It said the spill occurred during offloading from a tanker.

The National Emergency Operations Center said in a statement that the spill had been brought under control.

Environment Minister Ruben Ramirez said the accident had affected a three-kilometer (two-mile) stretch along three beaches.

"There is great damage to biodiversity, and it could even impact human health," he said.

"And so it has been ordered that the area is cut off for all kinds of activity," Ramirez told reporters. 

Pampilla could face a fine of up to $34.5 million, the environment ministry said, as prosecutors opened an investigation into the company for environmental contamination. 

Pampilla -- which did not indicate exactly how much oil was spilled -- said it was working with authorities to clean up the affected beaches.

Ships worked on collecting oil still floating in the water, while workers in protective gear began cleaning oil that had washed ashore.

"We want to tell the environment ministry to please follow up, and that those responsible receive a punishment, because this affects the fishermen, the population that they feed with the fish, and marine animals," local Ventanilla resident Brenda Ramos told AFP.

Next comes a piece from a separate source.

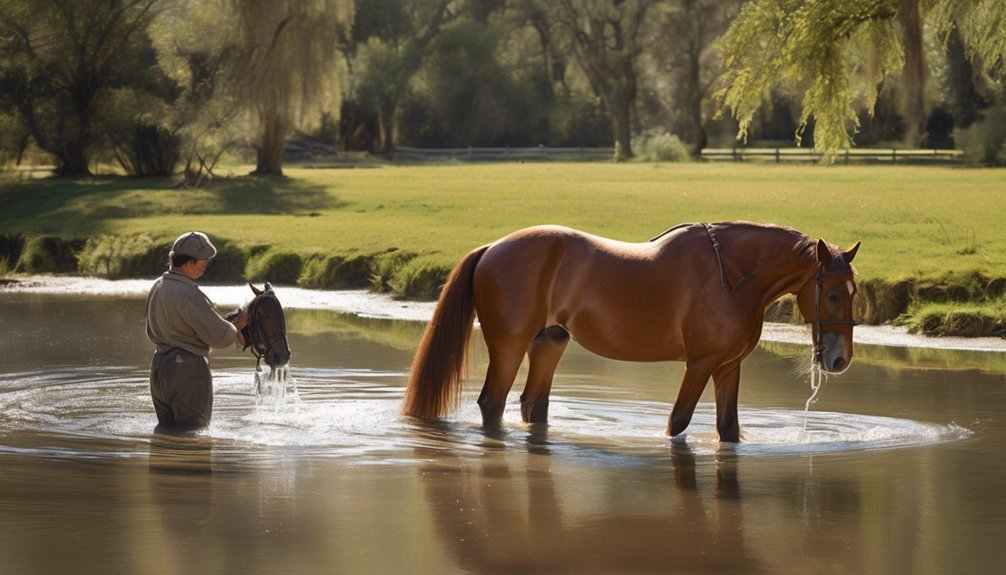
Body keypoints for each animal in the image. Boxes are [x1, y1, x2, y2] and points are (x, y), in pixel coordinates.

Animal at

Elsewhere in Peru, two women drowned after being caught in waves caused by the volcanic eruption in Tonga.

The island nation, in the southwest Pacific, has been nearly entirely cut off from the outside world after the eruption severed an undersea communications cable.

The eruption was recorded around the globe and heard as far away as Alaska, triggering a tsunami that flooded Pacific coastlines from Japan to the United States.